Using the records below, count the lines with "виде" in them. Give the number only.
[Provided material]
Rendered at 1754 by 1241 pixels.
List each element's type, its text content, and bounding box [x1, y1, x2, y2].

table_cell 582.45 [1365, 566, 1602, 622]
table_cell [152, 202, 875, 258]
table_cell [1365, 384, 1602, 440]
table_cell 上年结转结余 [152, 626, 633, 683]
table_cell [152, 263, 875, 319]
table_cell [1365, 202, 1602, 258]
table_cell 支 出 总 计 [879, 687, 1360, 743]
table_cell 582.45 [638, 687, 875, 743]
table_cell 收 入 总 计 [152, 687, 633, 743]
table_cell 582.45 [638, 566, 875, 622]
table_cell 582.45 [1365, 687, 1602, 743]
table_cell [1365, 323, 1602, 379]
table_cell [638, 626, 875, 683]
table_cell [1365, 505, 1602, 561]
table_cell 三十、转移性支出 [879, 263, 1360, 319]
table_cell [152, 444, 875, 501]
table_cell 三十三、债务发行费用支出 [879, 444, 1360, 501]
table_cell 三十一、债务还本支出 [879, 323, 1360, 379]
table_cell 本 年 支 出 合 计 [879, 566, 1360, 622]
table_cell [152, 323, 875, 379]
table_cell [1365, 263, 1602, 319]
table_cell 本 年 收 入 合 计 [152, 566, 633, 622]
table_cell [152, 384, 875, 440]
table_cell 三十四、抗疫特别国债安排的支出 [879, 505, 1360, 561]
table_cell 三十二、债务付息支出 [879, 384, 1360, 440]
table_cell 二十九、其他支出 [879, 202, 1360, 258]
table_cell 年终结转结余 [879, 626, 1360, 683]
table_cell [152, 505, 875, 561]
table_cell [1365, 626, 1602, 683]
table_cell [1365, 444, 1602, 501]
[/Provided material]
[Provided material]
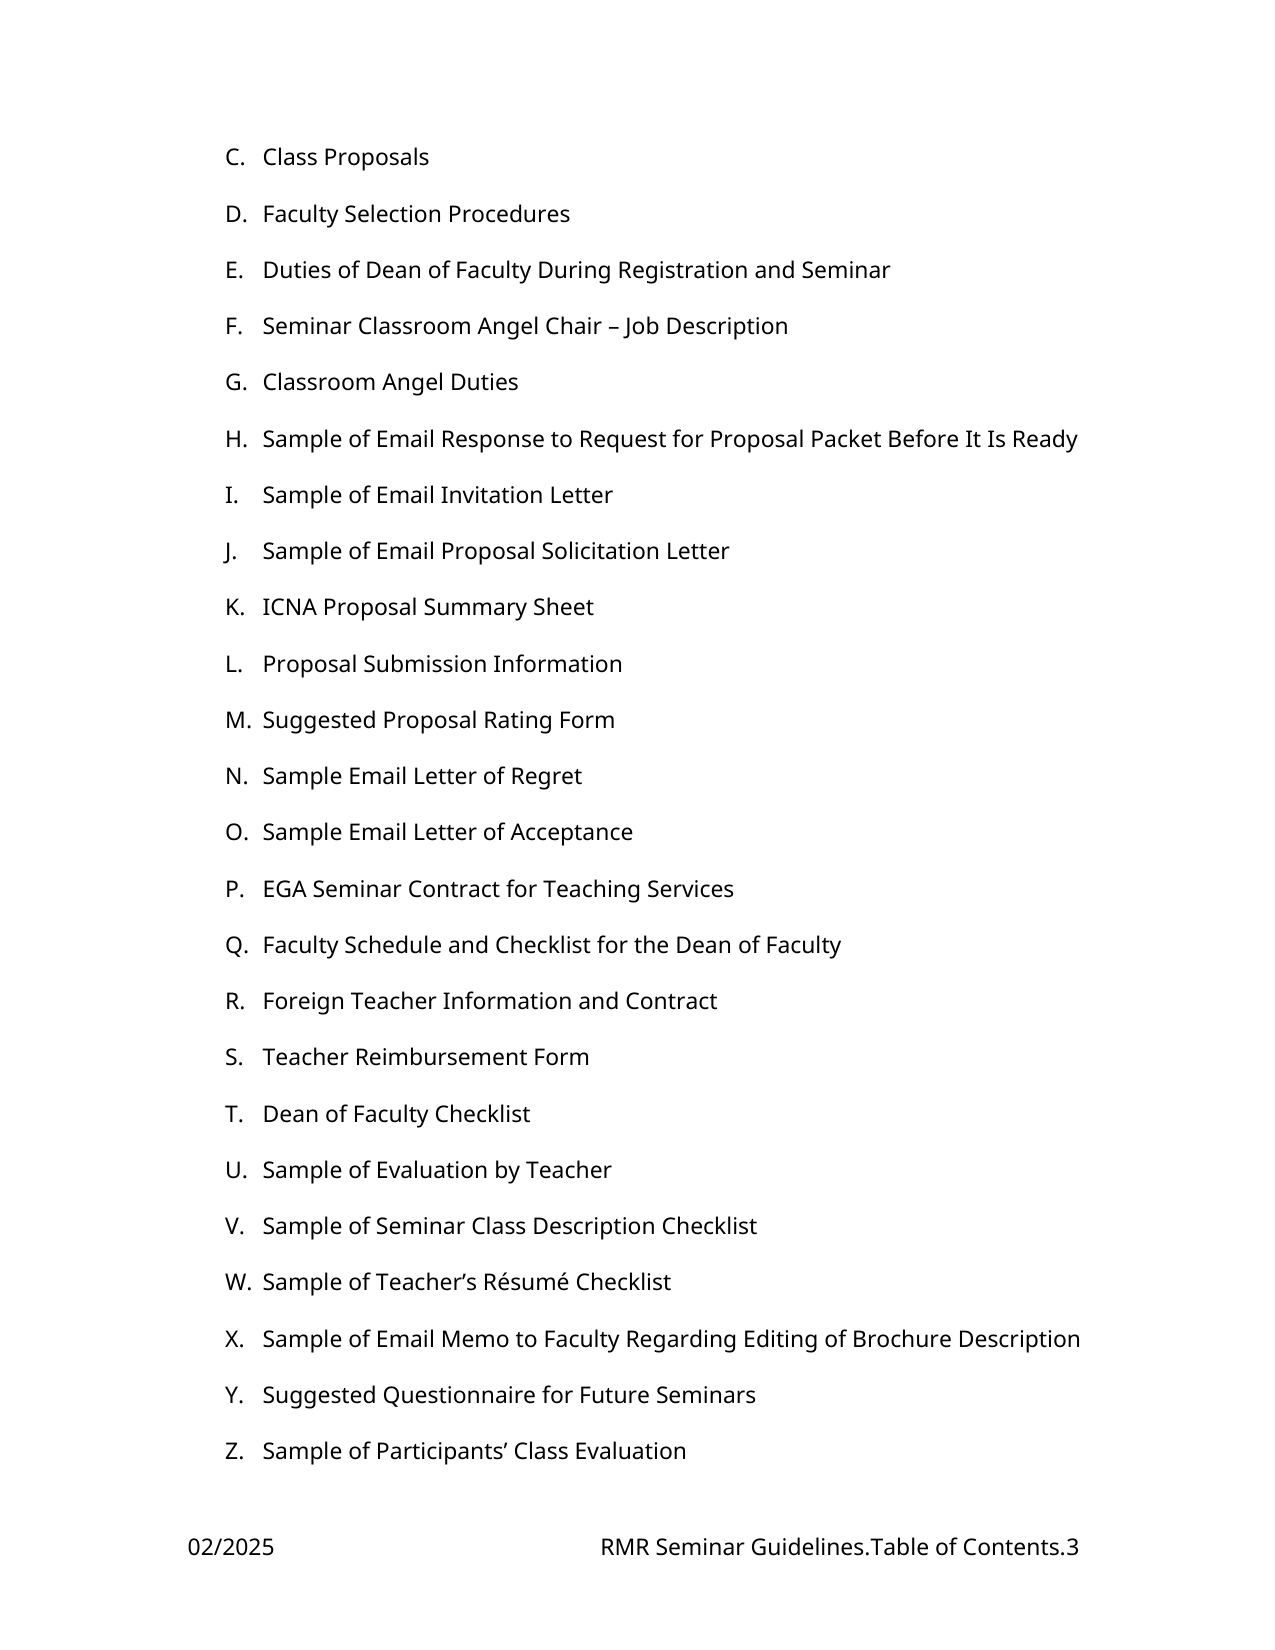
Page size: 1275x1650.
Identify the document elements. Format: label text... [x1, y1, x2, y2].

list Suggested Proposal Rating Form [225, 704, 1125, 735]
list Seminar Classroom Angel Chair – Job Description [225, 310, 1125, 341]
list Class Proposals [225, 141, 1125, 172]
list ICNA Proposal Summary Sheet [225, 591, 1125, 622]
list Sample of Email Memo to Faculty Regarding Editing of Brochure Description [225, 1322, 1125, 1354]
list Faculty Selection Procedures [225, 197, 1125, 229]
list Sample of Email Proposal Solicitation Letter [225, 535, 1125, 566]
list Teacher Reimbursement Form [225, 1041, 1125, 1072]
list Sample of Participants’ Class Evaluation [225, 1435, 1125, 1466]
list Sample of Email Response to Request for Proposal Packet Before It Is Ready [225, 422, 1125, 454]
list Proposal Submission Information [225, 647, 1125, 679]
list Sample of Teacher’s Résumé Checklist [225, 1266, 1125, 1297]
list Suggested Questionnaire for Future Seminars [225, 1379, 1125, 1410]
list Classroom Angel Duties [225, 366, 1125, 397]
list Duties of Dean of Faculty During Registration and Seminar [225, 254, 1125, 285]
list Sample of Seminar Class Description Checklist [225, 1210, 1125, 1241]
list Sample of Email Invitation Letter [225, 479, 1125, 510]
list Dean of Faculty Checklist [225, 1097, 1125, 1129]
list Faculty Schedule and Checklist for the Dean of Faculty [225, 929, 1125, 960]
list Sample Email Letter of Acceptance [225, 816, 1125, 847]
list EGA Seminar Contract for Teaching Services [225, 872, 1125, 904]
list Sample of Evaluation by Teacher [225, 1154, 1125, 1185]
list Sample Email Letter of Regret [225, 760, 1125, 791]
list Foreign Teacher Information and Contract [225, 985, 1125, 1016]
[/Provided material]
[Provided material]
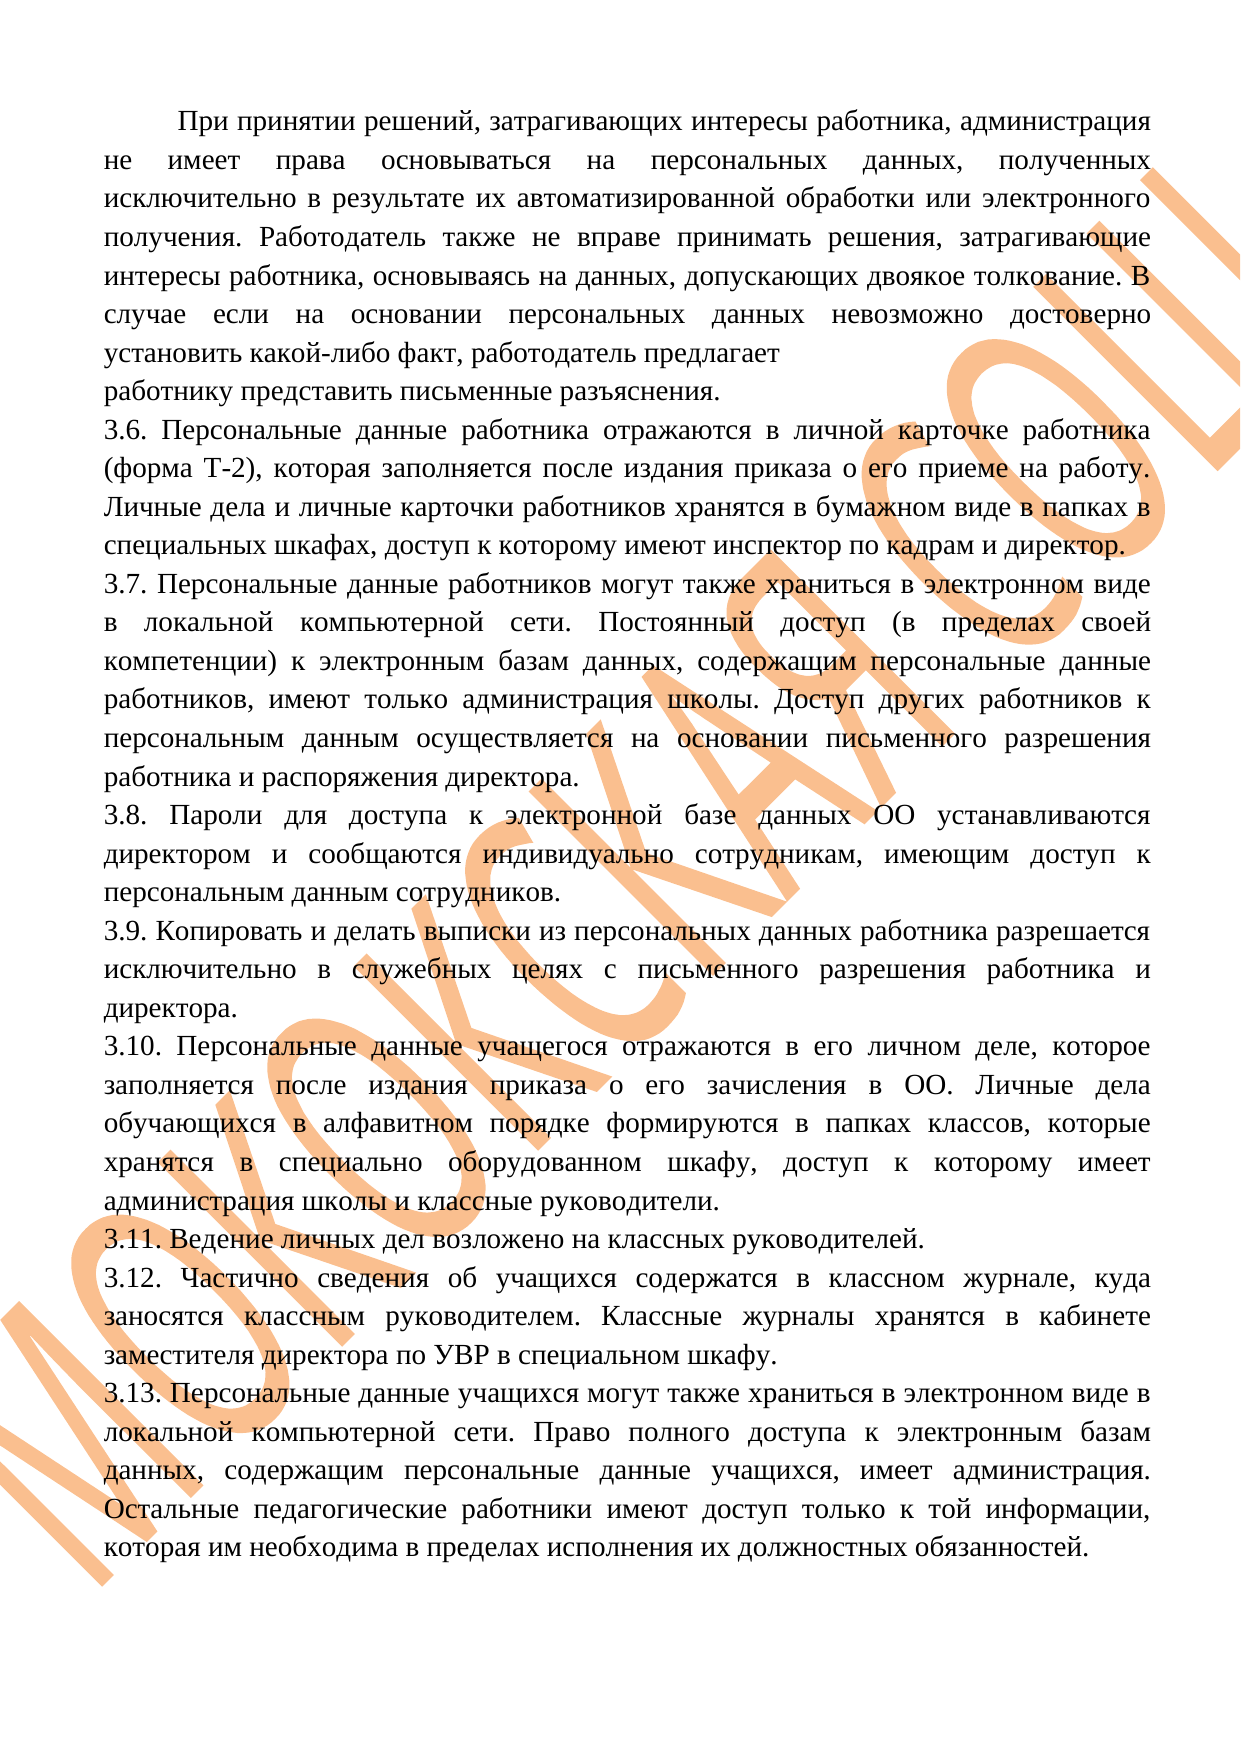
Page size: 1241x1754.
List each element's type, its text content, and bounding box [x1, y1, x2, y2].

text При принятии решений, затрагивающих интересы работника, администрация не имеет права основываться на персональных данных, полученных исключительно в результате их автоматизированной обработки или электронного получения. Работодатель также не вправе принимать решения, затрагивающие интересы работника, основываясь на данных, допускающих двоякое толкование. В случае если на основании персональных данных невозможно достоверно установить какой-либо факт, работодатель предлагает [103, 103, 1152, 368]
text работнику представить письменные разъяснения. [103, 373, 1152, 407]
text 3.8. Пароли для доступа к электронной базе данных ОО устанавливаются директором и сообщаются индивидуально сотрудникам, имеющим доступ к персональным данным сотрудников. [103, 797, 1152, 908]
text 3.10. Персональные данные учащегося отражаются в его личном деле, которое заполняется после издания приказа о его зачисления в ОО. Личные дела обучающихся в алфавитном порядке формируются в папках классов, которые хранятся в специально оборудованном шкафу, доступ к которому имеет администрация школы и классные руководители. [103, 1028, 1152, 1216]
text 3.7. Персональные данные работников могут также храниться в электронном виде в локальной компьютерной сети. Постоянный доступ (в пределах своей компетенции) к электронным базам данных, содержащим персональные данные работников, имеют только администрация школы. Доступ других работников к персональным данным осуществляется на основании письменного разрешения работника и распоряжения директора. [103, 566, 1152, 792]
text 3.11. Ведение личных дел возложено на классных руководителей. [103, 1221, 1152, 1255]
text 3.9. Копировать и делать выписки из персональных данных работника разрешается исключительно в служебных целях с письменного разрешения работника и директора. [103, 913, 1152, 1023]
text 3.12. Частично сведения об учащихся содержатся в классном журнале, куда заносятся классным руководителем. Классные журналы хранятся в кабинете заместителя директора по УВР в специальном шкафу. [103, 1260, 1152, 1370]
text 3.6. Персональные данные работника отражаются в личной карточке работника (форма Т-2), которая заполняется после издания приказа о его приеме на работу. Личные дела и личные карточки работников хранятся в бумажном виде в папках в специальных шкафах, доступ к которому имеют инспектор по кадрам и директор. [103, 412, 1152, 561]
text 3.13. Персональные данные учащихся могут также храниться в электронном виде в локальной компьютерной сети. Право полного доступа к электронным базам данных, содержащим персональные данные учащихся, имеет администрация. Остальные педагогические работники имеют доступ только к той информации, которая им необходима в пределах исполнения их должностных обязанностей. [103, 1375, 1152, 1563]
[/Provided material]
Exercise solution: 3